As described in detail above, in the crucible for pulling a single crystal according to the first aspect of the present invention, the wall of the outer container is placed inside the wall of the outer container without hindering heat radiation from the lower peripheral surface of the outer container. The amount of heat conducted to the lower part of the crucible is reduced, and the temperature rise of the melt at the bottom of the crucible is efficiently suppressed. On the other hand, the heat insulating portion does not hinder the heat input from the heater to the lower portion of the outer container, and thus has high thermal efficiency as a whole and low power consumption. Further, since the area occupied by the heat insulating portion is not wide, the mechanical strength of the outer container is prevented from being lowered, and the life of the crucible is long.

In the crucible for pulling a single crystal according to the second aspect of the present invention, since the heat insulating portion is provided at the boundary between the straight body portion of the outer container and the bowl-shaped lower portion, the temperature rise of the melt at the bottom of the crucible is increased. Has the highest suppression effect.

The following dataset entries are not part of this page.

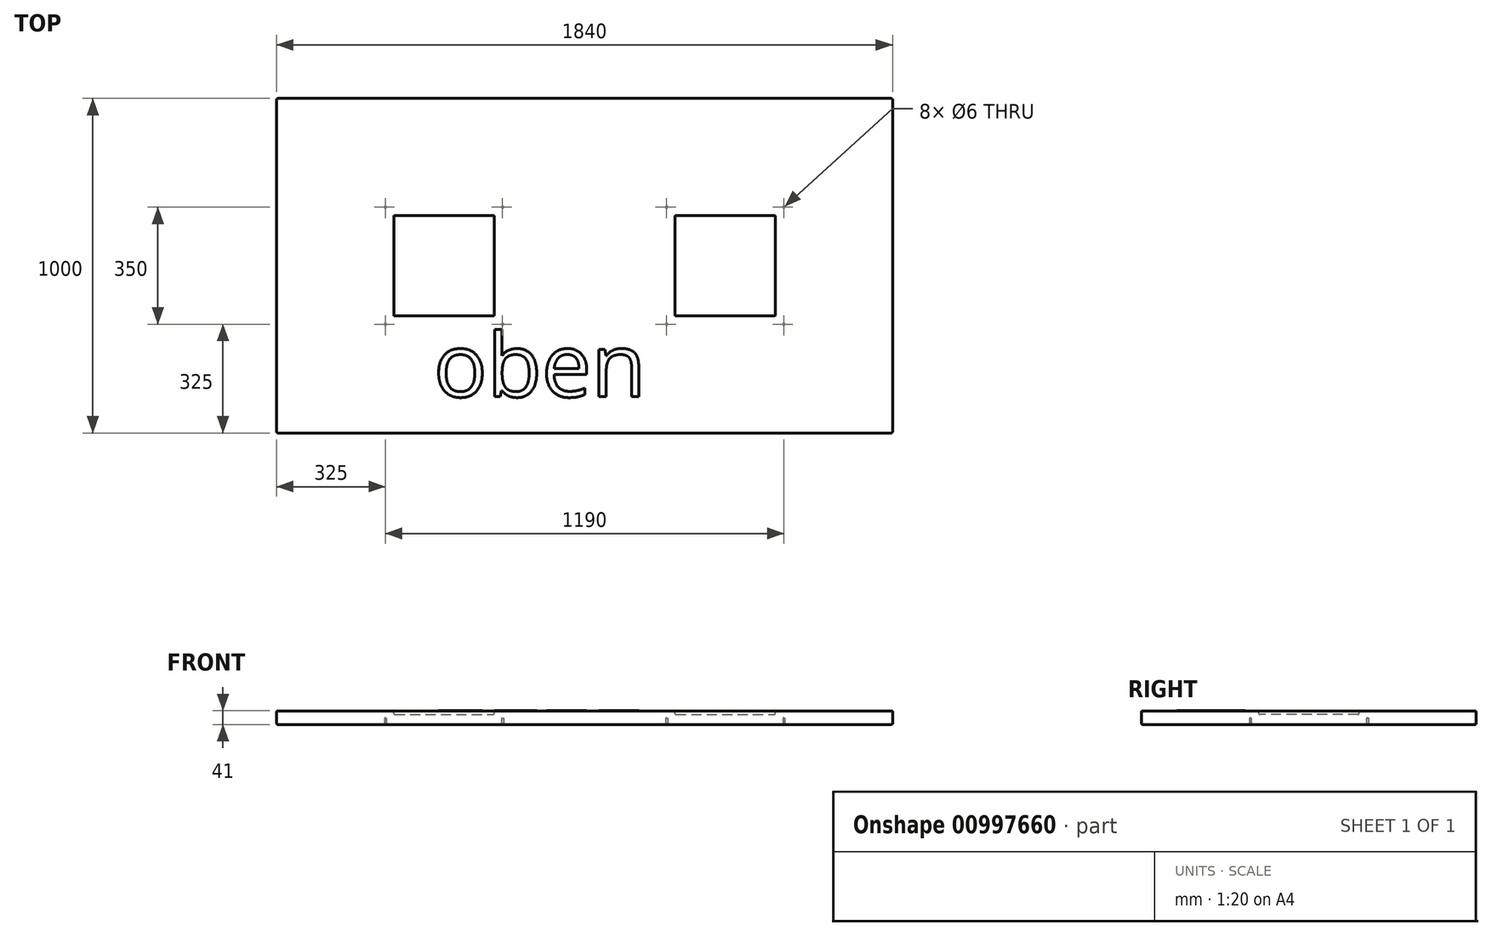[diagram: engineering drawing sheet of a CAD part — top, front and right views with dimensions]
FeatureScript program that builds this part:
annotation { "Feature Type Name" : "Feature", "Feature Type Description" : "" }
export const myFeature = defineFeature(function(context is Context, id is Id, definition is map)
    precondition{}
    {
        {
            var Q0;
            Q0=qCreatedBy(makeId("Top.planeOp"),FACE);
            var sketch = newSketch(context, id + "F0", { "sketchPlane" : qUnion([Q0])});
            skLineSegment(sketch, "E0.bottom", {"start": v(0, 0) * mm, "end": v(1840, 0) * mm});
            skLineSegment(sketch, "E0.top", {"start": v(0, 1000) * mm, "end": v(1840, 1000) * mm});
            skLineSegment(sketch, "E0.left", {"start": v(0, 0) * mm, "end": v(0, 1000) * mm});
            skLineSegment(sketch, "E0.right", {"start": v(1840, 0) * mm, "end": v(1840, 1000) * mm});
            skSolve(sketch);
        }
        {
            var Q0;
            Q0=makeQuery(id+"F0.imprint","IMPRINT",FACE,{"disambiguationData":[TD([[makeQuery(id+"F0.imprint","IMPRINT",EDGE,{"derivedFrom":sQuery(id+"F0.wireOp",EDGE,"E0.bottom")}),1.0]])]});
            extrude(context, id + "F1", {"entities" : qUnion([Q0]), "depth" : 40 * mm, "offsetDistance" : 25 * mm});
        }
        {
            var Q0;
            Q0=makeQuery(id+"F1.opExtrude","CAP_FACE",FACE,{"disambiguationData":[OSD([sQuery(id+"F0.wireOp",EDGE,"E0.bottom"),sQuery(id+"F0.wireOp",EDGE,"E0.top"),sQuery(id+"F0.wireOp",EDGE,"E0.left"),sQuery(id+"F0.wireOp",EDGE,"E0.right")])],"isStart":false});
            var sketch = newSketch(context, id + "F2", { "sketchPlane" : qUnion([Q0])});
            skLineSegment(sketch, "E1.bottom", {"start": v(350, 650) * mm, "end": v(650, 650) * mm});
            skLineSegment(sketch, "E1.top", {"start": v(350, 350) * mm, "end": v(650, 350) * mm});
            skLineSegment(sketch, "E1.left", {"start": v(350, 650) * mm, "end": v(350, 350) * mm});
            skLineSegment(sketch, "E1.right", {"start": v(650, 650) * mm, "end": v(650, 350) * mm});
            skLineSegment(sketch, "E2.bottom", {"start": v(1190, 650) * mm, "end": v(1490, 650) * mm});
            skLineSegment(sketch, "E2.top", {"start": v(1190, 350) * mm, "end": v(1490, 350) * mm});
            skLineSegment(sketch, "E2.left", {"start": v(1190, 650) * mm, "end": v(1190, 350) * mm});
            skLineSegment(sketch, "E2.right", {"start": v(1490, 650) * mm, "end": v(1490, 350) * mm});
            skSolve(sketch);
        }
        {
            var Q0;
            Q0=makeQuery(id+"F2.imprint","IMPRINT",FACE,{"disambiguationData":[TD([[makeQuery(id+"F2.imprint","IMPRINT",EDGE,{"derivedFrom":sQuery(id+"F2.wireOp",EDGE,"E2.bottom")}),-1.0]])]});
            var Q1;
            Q1=makeQuery(id+"F2.imprint","IMPRINT",FACE,{"disambiguationData":[TD([[makeQuery(id+"F2.imprint","IMPRINT",EDGE,{"derivedFrom":sQuery(id+"F2.wireOp",EDGE,"E1.bottom")}),-1.0]])]});
            extrude(context, id + "F3", {"entities" : qUnion([Q0, Q1]), "operationType" : NewBodyOperationType.REMOVE, "oppositeDirection" : true, "depth" : 10 * mm, "offsetDistance" : 25 * mm});
        }
        {
            var Q0;
            Q0=makeQuery(id+"F3.boolean.opBoolean","COPY",EDGE,{"derivedFrom":makeQuery(id+"F3.opExtrude","SWEPT_EDGE",EDGE,{"disambiguationData":[OSD([sQuery(id+"F2.wireOp",EDGE,"E2.bottom"),sQuery(id+"F2.wireOp",EDGE,"E2.right")])]})});
            var Q1;
            Q1=makeQuery(id+"F3.boolean.opBoolean","COPY",EDGE,{"derivedFrom":makeQuery(id+"F3.opExtrude","SWEPT_EDGE",EDGE,{"disambiguationData":[OSD([sQuery(id+"F2.wireOp",EDGE,"E2.bottom"),sQuery(id+"F2.wireOp",EDGE,"E2.left")])]})});
            var Q2;
            Q2=makeQuery(id+"F3.boolean.opBoolean","COPY",EDGE,{"derivedFrom":makeQuery(id+"F3.opExtrude","SWEPT_EDGE",EDGE,{"disambiguationData":[OSD([sQuery(id+"F2.wireOp",EDGE,"E2.top"),sQuery(id+"F2.wireOp",EDGE,"E2.left")])]})});
            var Q3;
            Q3=makeQuery(id+"F3.boolean.opBoolean","COPY",EDGE,{"derivedFrom":makeQuery(id+"F3.opExtrude","SWEPT_EDGE",EDGE,{"disambiguationData":[OSD([sQuery(id+"F2.wireOp",EDGE,"E2.top"),sQuery(id+"F2.wireOp",EDGE,"E2.right")])]})});
            var Q4;
            Q4=makeQuery(id+"F3.boolean.opBoolean","COPY",EDGE,{"derivedFrom":makeQuery(id+"F3.opExtrude","SWEPT_EDGE",EDGE,{"disambiguationData":[OSD([sQuery(id+"F2.wireOp",EDGE,"E1.bottom"),sQuery(id+"F2.wireOp",EDGE,"E1.right")])]})});
            var Q5;
            Q5=makeQuery(id+"F3.boolean.opBoolean","COPY",EDGE,{"derivedFrom":makeQuery(id+"F3.opExtrude","SWEPT_EDGE",EDGE,{"disambiguationData":[OSD([sQuery(id+"F2.wireOp",EDGE,"E1.bottom"),sQuery(id+"F2.wireOp",EDGE,"E1.left")])]})});
            var Q6;
            Q6=makeQuery(id+"F3.boolean.opBoolean","COPY",EDGE,{"derivedFrom":makeQuery(id+"F3.opExtrude","SWEPT_EDGE",EDGE,{"disambiguationData":[OSD([sQuery(id+"F2.wireOp",EDGE,"E1.top"),sQuery(id+"F2.wireOp",EDGE,"E1.left")])]})});
            var Q7;
            Q7=makeQuery(id+"F3.boolean.opBoolean","COPY",EDGE,{"derivedFrom":makeQuery(id+"F3.opExtrude","SWEPT_EDGE",EDGE,{"disambiguationData":[OSD([sQuery(id+"F2.wireOp",EDGE,"E1.top"),sQuery(id+"F2.wireOp",EDGE,"E1.right")])]})});
            var Q8;
            Q8=makeQuery(id+"F3.boolean.opBoolean","COPY",FACE,{"derivedFrom":makeQuery(id+"F3.opExtrude","CAP_FACE",FACE,{"disambiguationData":[OSD([sQuery(id+"F2.wireOp",EDGE,"E2.bottom"),sQuery(id+"F2.wireOp",EDGE,"E2.top"),sQuery(id+"F2.wireOp",EDGE,"E2.left"),sQuery(id+"F2.wireOp",EDGE,"E2.right")])],"isStart":false})});
            var Q9;
            Q9=makeQuery(id+"F3.boolean.opBoolean","COPY",EDGE,{"derivedFrom":makeQuery(id+"F3.opExtrude","CAP_EDGE",EDGE,{"disambiguationData":[OSD([sQuery(id+"F2.wireOp",EDGE,"E1.right")])],"isStart":false})});
            var Q10;
            Q10=makeQuery(id+"F3.boolean.opBoolean","COPY",EDGE,{"derivedFrom":makeQuery(id+"F3.opExtrude","CAP_EDGE",EDGE,{"disambiguationData":[OSD([sQuery(id+"F2.wireOp",EDGE,"E1.bottom")])],"isStart":false})});
            var Q11;
            Q11=makeQuery(id+"F3.boolean.opBoolean","COPY",EDGE,{"derivedFrom":makeQuery(id+"F3.opExtrude","CAP_EDGE",EDGE,{"disambiguationData":[OSD([sQuery(id+"F2.wireOp",EDGE,"E1.left")])],"isStart":false})});
            var Q12;
            Q12=makeQuery(id+"F3.boolean.opBoolean","COPY",EDGE,{"derivedFrom":makeQuery(id+"F3.opExtrude","CAP_EDGE",EDGE,{"disambiguationData":[OSD([sQuery(id+"F2.wireOp",EDGE,"E1.top")])],"isStart":false})});
            var Q13;
            Q13=makeQuery(id+"F1.opExtrude","CAP_EDGE",EDGE,{"disambiguationData":[OSD([sQuery(id+"F0.wireOp",EDGE,"E0.left")])],"isStart":false});
            var Q14;
            Q14=makeQuery(id+"F1.opExtrude","CAP_EDGE",EDGE,{"disambiguationData":[OSD([sQuery(id+"F0.wireOp",EDGE,"E0.bottom")])],"isStart":false});
            var Q15;
            Q15=makeQuery(id+"F1.opExtrude","CAP_EDGE",EDGE,{"disambiguationData":[OSD([sQuery(id+"F0.wireOp",EDGE,"E0.right")])],"isStart":false});
            var Q16;
            Q16=makeQuery(id+"F1.opExtrude","CAP_EDGE",EDGE,{"disambiguationData":[OSD([sQuery(id+"F0.wireOp",EDGE,"E0.top")])],"isStart":false});
            var Q17;
            Q17=makeQuery(id+"F1.opExtrude","CAP_FACE",FACE,{"disambiguationData":[OSD([sQuery(id+"F0.wireOp",EDGE,"E0.bottom"),sQuery(id+"F0.wireOp",EDGE,"E0.top"),sQuery(id+"F0.wireOp",EDGE,"E0.left"),sQuery(id+"F0.wireOp",EDGE,"E0.right")])],"isStart":true});
            fillet(context, id + "F4", {"entities" : qUnion([Q0, Q1, Q2, Q3, Q4, Q5, Q6, Q7, Q8, Q9, Q10, Q11, Q12, Q13, Q14, Q15, Q16, Q17]), "tangentPropagation" : true, "radius" : 3 * mm, "defaultsChanged" : false, "vertexSettings" : [], "allowEdgeOverflow" : false});
        }
        {
            var Q0;
            Q0=makeQuery(id+"F1.opExtrude","CAP_FACE",FACE,{"disambiguationData":[OSD([sQuery(id+"F0.wireOp",EDGE,"E0.bottom"),sQuery(id+"F0.wireOp",EDGE,"E0.top"),sQuery(id+"F0.wireOp",EDGE,"E0.left"),sQuery(id+"F0.wireOp",EDGE,"E0.right")])],"isStart":false});
            var sketch = newSketch(context, id + "F5", { "sketchPlane" : qUnion([Q0])});
            skText(sketch, "E3", { "text": "oben", "fontName": "OpenSans-Regular.ttf"});
            const initialGuessF5  = {"E3": [0.46929, 0.10821, 1, 0, 0.19075]};
            skSetInitialGuess(sketch, initialGuessF5);
            skSolve(sketch);
        }
        {
            var Q0;
            Q0=makeQuery(id+"F1.opExtrude","SWEPT_EDGE",EDGE,{"disambiguationData":[OSD([sQuery(id+"F0.wireOp",EDGE,"E0.top"),sQuery(id+"F0.wireOp",EDGE,"E0.right")])]});
            var Q1;
            Q1=makeQuery(id+"F1.opExtrude","SWEPT_EDGE",EDGE,{"disambiguationData":[OSD([sQuery(id+"F0.wireOp",EDGE,"E0.bottom"),sQuery(id+"F0.wireOp",EDGE,"E0.right")])]});
            var Q2;
            Q2=makeQuery(id+"F1.opExtrude","SWEPT_EDGE",EDGE,{"disambiguationData":[OSD([sQuery(id+"F0.wireOp",EDGE,"E0.bottom"),sQuery(id+"F0.wireOp",EDGE,"E0.left")])]});
            var Q3;
            Q3=makeQuery(id+"F1.opExtrude","SWEPT_EDGE",EDGE,{"disambiguationData":[OSD([sQuery(id+"F0.wireOp",EDGE,"E0.top"),sQuery(id+"F0.wireOp",EDGE,"E0.left")])]});
            fillet(context, id + "F6", {"entities" : qUnion([Q0, Q1, Q2, Q3]), "tangentPropagation" : true, "radius" : 5 * mm, "defaultsChanged" : false, "vertexSettings" : [], "allowEdgeOverflow" : false});
        }
        {
            var Q0;
            Q0=makeQuery(id+"F1.opExtrude","CAP_FACE",FACE,{"disambiguationData":[OSD([sQuery(id+"F0.wireOp",EDGE,"E0.bottom"),sQuery(id+"F0.wireOp",EDGE,"E0.top"),sQuery(id+"F0.wireOp",EDGE,"E0.left"),sQuery(id+"F0.wireOp",EDGE,"E0.right")])],"isStart":true});
            var sketch = newSketch(context, id + "F7", { "sketchPlane" : qUnion([Q0])});
            skLineSegment(sketch, "E4.bottom", {"start": v(325, -325) * mm, "end": v(675, -325) * mm, "construction": true});
            skLineSegment(sketch, "E4.top", {"start": v(325, -675) * mm, "end": v(675, -675) * mm, "construction": true});
            skLineSegment(sketch, "E4.left", {"start": v(325, -325) * mm, "end": v(325, -675) * mm, "construction": true});
            skLineSegment(sketch, "E4.right", {"start": v(675, -325) * mm, "end": v(675, -675) * mm, "construction": true});
            skLineSegment(sketch, "E5.bottom", {"start": v(400, -400) * mm, "end": v(600, -400) * mm, "construction": true});
            skLineSegment(sketch, "E5.top", {"start": v(400, -600) * mm, "end": v(600, -600) * mm, "construction": true});
            skLineSegment(sketch, "E5.left", {"start": v(400, -400) * mm, "end": v(400, -600) * mm, "construction": true});
            skLineSegment(sketch, "E5.right", {"start": v(600, -400) * mm, "end": v(600, -600) * mm, "construction": true});
            skLineSegment(sketch, "E6.1.0.0", {"start": v(1165, -325) * mm, "end": v(1515, -325) * mm, "construction": true});
            skLineSegment(sketch, "E6.1.0.1", {"start": v(1165, -325) * mm, "end": v(1165, -675) * mm, "construction": true});
            skLineSegment(sketch, "E6.1.0.2", {"start": v(1240, -400) * mm, "end": v(1240, -600) * mm, "construction": true});
            skLineSegment(sketch, "E6.1.0.3", {"start": v(1240, -400) * mm, "end": v(1440, -400) * mm, "construction": true});
            skLineSegment(sketch, "E6.1.0.4", {"start": v(1440, -400) * mm, "end": v(1440, -600) * mm, "construction": true});
            skLineSegment(sketch, "E6.1.0.5", {"start": v(1240, -600) * mm, "end": v(1440, -600) * mm, "construction": true});
            skLineSegment(sketch, "E6.1.0.6", {"start": v(1515, -325) * mm, "end": v(1515, -675) * mm, "construction": true});
            skLineSegment(sketch, "E6.1.0.7", {"start": v(1165, -675) * mm, "end": v(1515, -675) * mm, "construction": true});
            skLineSegment(sketch, "E6.direction1", {"start": v(325, -675) * mm, "end": v(1165, -675) * mm, "construction": true});
            skSolve(sketch);
        }
        {
            var Q0;
            Q0=sQuery(id+"F7.wireOp",VERTEX,"E4.bottom.start");
            var Q1;
            Q1=sQuery(id+"F7.wireOp",VERTEX,"E4.bottom.end");
            var Q2;
            Q2=sQuery(id+"F7.wireOp",VERTEX,"E4.top.start");
            var Q3;
            Q3=sQuery(id+"F7.wireOp",VERTEX,"E4.top.end");
            var Q4;
            Q4=sQuery(id+"F7.wireOp",VERTEX,"E6.1.0.1.end");
            var Q5;
            Q5=sQuery(id+"F7.wireOp",VERTEX,"E6.1.0.0.start");
            var Q6;
            Q6=sQuery(id+"F7.wireOp",VERTEX,"E6.1.0.0.end");
            var Q7;
            Q7=sQuery(id+"F7.wireOp",VERTEX,"E6.1.0.6.end");
            var Q8;
            Q8=makeQuery(id+"F1.opExtrude","SWEPT_BODY",BODY,{"disambiguationData":[OSD([sQuery(id+"F0.wireOp",EDGE,"E0.bottom"),sQuery(id+"F0.wireOp",EDGE,"E0.top"),sQuery(id+"F0.wireOp",EDGE,"E0.left"),sQuery(id+"F0.wireOp",EDGE,"E0.right")])]});
            hole(context, id + "F8", {"style" : HoleStyle.SIMPLE, "endStyle" : HoleEndStyle.BLIND, "holeDiameter" : 6 * mm, "majorDiameter" : 5 * mm, "holeDepth" : 18 * mm, "isTappedThrough" : true, "tappedDepth" : 12 * mm, "tapClearance" : 3, "locations" : qUnion([Q0, Q1, Q2, Q3, Q4, Q5, Q6, Q7]), "scope" : qUnion([Q8])});
        }
        {
            var Q0;
            Q0 = qSketchRegion(id + "F5", true);
            extrude(context, id + "F9", {"entities" : qUnion([Q0]), "operationType" : NewBodyOperationType.ADD, "depth" : 1 * mm, "offsetDistance" : 25 * mm});
        }
    });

In the crucible for pulling a single crystal according to the third aspect of the invention, since the heat insulating portion is provided in an annular shape, the effect of reducing the amount of heat conducted through the wall of the outer container to the lower part of the outer container is great.

In the crucible for pulling a single crystal according to the fourth aspect of the invention, since a plurality of heat insulating portions are provided at a predetermined distance in the circumferential direction of the outer container, the deterioration of the mechanical strength of the outer container is further suppressed. Etc., the present invention has excellent effects.

[Brief description of drawings]

FIG. 1 is a schematic side sectional view showing a main part of an apparatus used for pulling a single crystal by a CZ method and a crucible according to the present invention.

FIG. 2 is a side view of the crucible shown in FIG.

FIG. 3 is a side view showing another embodiment according to the present invention.

FIG. 4 is an explanatory diagram illustrating heat conduction in a crucible during pulling of a single crystal.

FIG. 5 is a schematic side sectional view showing an essential part of an apparatus used for pulling a single crystal by the CZ method and a conventional crucible.

[Explanation of symbols]

 1 Crucible 2 Inner Vessel 3 Outer Vessel 5 Heat Insulation Part 6 Heat Insulation Part 13 Heater 16 Single Crystal L Molten Liquid

Claims (4)

[Claims] 1. A crucible used for pulling a single crystal from the melt, wherein an outer container provided with a heat insulating portion in the circumferential direction is fitted to an inner container for storing the melt of the raw material. Is a crucible for pulling a single crystal, wherein the crucible is provided below a position half the height of the inner container. 2. The outer container is provided with a bowl-shaped lower portion at the lower end of a cylindrical straight body portion, and the heat insulating portion is provided at a boundary portion between the straight body portion and the lower portion. Crucible for pulling crystals. 3. The heat insulating portion has a ring shape.
The single crystal pulling crucible described. 4. The crucible for pulling a single crystal according to claim 1, wherein a plurality of the heat insulating parts are provided at appropriate intervals in the circumferential direction of the outer container.